Fun Joal: you da man, jacko. 15 days, wow. Very impressive! And that it even made sense! Wow. That's a total victory. Yes, I agree, one has to know the road map clearly before you can speed through it. I have a "finished a script in a week" story that's rather insane and funny and will have to relate it one day either here, or over far too many espressos one day if we all get together.

Captain devincible: 10 pages a day, you could open a writer's mind gym. that's a great page count. Yes, I find the creation of a piece in the early stages requires tremendous energy, persistance, patience and follow through. It's so easy to want to bail, too. But it's in those deep fires that real stories are brought to life and can become undeniable. I still have some ideas I worked out over ten years ago which are still as exciting to me now as they were then, and I feel I will one day get a chance to do, all because I took the time to complete those early thoughts.

whl: don't be put off by the dazzling fancy footwork of the fast brilliant script executed by another writer. Everyone gets moments of grace, and he just had one. It's a beautiful thing - those moments - and there's plenty of grace to go around. We all deserve it, are worthy of it, and if you stay open to it, will receive it. But grace reveals itself in different ways, and your gifts may manifest along different lines. In the end, good work is good work, and we all take a million different paths to a good script. Don't compare yourself to anyone else. It's an ego killer. Just get your work done. The only rule - don't stop, finish.

Wednesday, August 17, 2005  
Blogger Phil said...

Bill, what you do fascinates me and would love to chat more on it.

Wednesday, August 17, 2005  
Blogger Fun Joel said...

I should also add, by the way, that if anyone's seen or thinking of reading Viki King's (I think) book, How to Write a Movie in (30?) Days, or something like that, don't bother. In my not so humble opinion, it stinks. But hey, that's just me. :-)
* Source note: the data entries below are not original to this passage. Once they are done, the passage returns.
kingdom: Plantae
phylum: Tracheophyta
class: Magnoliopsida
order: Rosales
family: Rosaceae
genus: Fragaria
Thursday, August 18, 2005  
Blogger Phil said...

Fun Joel: "How To Write A Movie in 21 Days" Vicki King. Yes, I agree. I think the title is the best thing about it, and thrilled some publisher who knew it was a slam dunk profit maker. As for the tools given in the book. Kind of useless, I feel. I bought the book ages ago, and pretty much realized it didn't speak to me in any way after about 30 minutes.